**Task objective**. Write out the recognized text from every row below as a JSON list of strings, one string per line, leaving out blank lines. Keep the pictures out of the answer.

**Record extracts**.

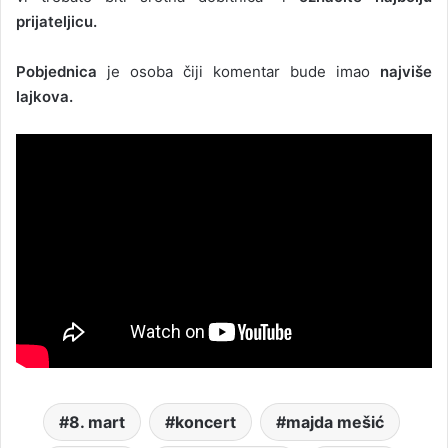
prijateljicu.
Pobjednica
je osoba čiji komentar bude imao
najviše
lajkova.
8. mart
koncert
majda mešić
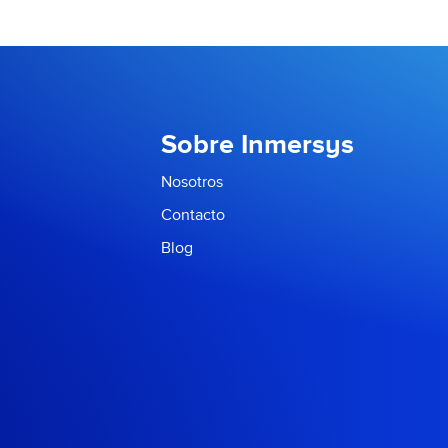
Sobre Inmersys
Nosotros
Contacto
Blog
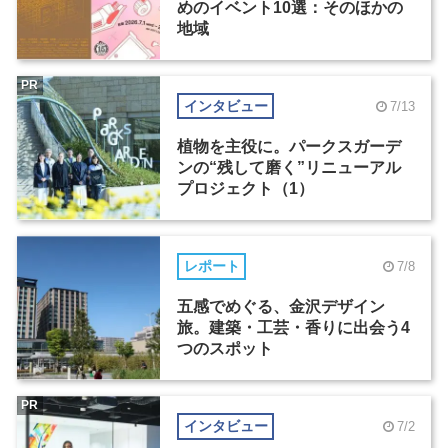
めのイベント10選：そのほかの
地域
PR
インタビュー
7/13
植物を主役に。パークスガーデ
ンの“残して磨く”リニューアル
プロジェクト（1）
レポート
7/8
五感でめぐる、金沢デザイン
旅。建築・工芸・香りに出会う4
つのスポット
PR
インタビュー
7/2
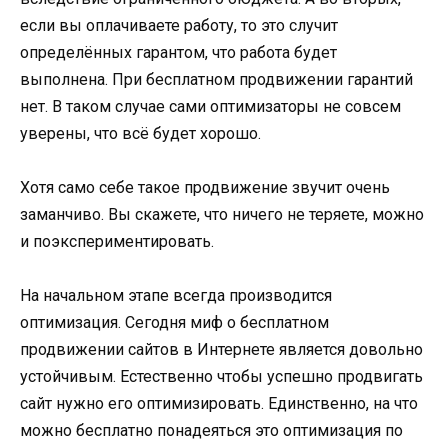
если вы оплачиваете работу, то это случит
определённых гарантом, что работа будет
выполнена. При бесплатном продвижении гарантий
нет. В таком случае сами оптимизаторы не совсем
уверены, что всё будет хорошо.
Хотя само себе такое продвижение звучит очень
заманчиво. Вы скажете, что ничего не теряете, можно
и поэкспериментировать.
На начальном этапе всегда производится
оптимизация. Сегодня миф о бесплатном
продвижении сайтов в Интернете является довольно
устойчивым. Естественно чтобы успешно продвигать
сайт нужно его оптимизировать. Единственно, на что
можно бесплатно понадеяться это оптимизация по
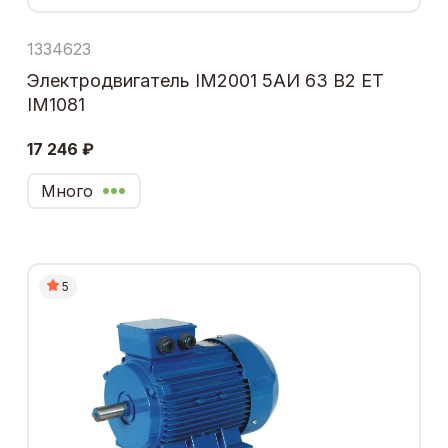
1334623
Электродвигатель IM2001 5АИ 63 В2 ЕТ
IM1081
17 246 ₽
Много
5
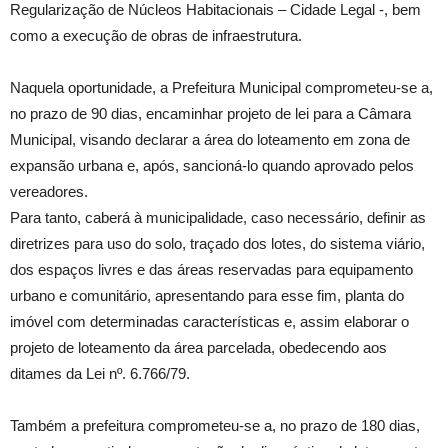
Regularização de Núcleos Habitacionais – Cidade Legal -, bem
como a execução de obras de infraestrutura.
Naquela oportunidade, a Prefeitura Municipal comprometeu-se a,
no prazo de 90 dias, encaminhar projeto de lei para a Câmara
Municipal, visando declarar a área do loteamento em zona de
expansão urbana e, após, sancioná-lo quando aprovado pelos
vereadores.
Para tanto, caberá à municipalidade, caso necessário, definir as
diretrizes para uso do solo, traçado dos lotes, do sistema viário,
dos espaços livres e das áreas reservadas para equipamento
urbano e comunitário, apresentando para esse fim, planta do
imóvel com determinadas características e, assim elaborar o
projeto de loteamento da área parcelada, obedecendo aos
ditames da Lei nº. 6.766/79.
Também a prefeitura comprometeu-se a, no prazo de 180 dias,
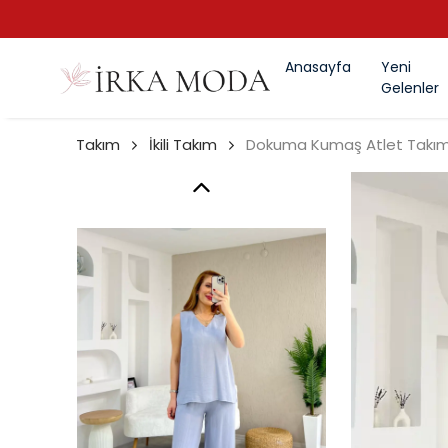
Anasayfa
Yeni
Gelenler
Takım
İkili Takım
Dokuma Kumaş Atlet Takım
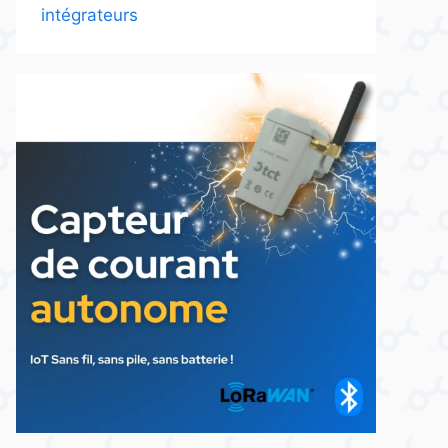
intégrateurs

**Exercise result**.
[
  "prijateljicu.",
  "Pobjednica",
  "je osoba čiji komentar bude imao",
  "najviše",
  "lajkova.",
  "8. mart",
  "koncert",
  "majda mešić",
  "Sobre Inmersys",
  "Nosotros",
  "Contacto",
  "Blog",
  "めのイベント10選：そのほかの",
  "地域",
  "PR",
  "インタビュー",
  "7/13",
  "植物を主役に。パークスガーデ",
  "ンの“残して磨く”リニューアル",
  "プロジェクト（1）",
  "レポート",
  "7/8",
  "五感でめぐる、金沢デザイン",
  "旅。建築・工芸・香りに出会う4",
  "つのスポット",
  "PR",
  "インタビュー",
  "7/2",
  "если вы оплачиваете работу, то это случит",
  "определённых гарантом, что работа будет",
  "выполнена. При бесплатном продвижении гарантий",
  "нет. В таком случае сами оптимизаторы не совсем",
  "уверены, что всё будет хорошо.",
  "Хотя само себе такое продвижение звучит очень",
  "заманчиво. Вы скажете, что ничего не теряете, можно",
  "и поэкспериментировать.",
  "На начальном этапе всегда производится",
  "оптимизация. Сегодня миф о бесплатном",
  "продвижении сайтов в Интернете является довольно",
  "устойчивым. Естественно чтобы успешно продвигать",
  "сайт нужно его оптимизировать. Единственно, на что",
  "можно бесплатно понадеяться это оптимизация по",
  "1334623",
  "Электродвигатель IM2001 5АИ 63 В2 ЕТ",
  "IM1081",
  "17 246 ₽",
  "Много",
  "5",
  "Regularização de Núcleos Habitacionais – Cidade Legal -, bem",
  "como a execução de obras de infraestrutura.",
  "Naquela oportunidade, a Prefeitura Municipal comprometeu-se a,",
  "no prazo de 90 dias, encaminhar projeto de lei para a Câmara",
  "Municipal, visando declarar a área do loteamento em zona de",
  "expansão urbana e, após, sancioná-lo quando aprovado pelos",
  "vereadores.",
  "Para tanto, caberá à municipalidade, caso necessário, definir as",
  "diretrizes para uso do solo, traçado dos lotes, do sistema viário,",
  "dos espaços livres e das áreas reservadas para equipamento",
  "urbano e comunitário, apresentando para esse fim, planta do",
  "imóvel com determinadas características e, assim elaborar o",
  "projeto de loteamento da área parcelada, obedecendo aos",
  "ditames da Lei nº. 6.766/79.",
  "Também a prefeitura comprometeu-se a, no prazo de 180 dias,",
  "Anasayfa",
  "Yeni",
  "Gelenler",
  "Takım",
  "İkili Takım",
  "Dokuma Kumaş Atlet Takım",
  "intégrateurs"
]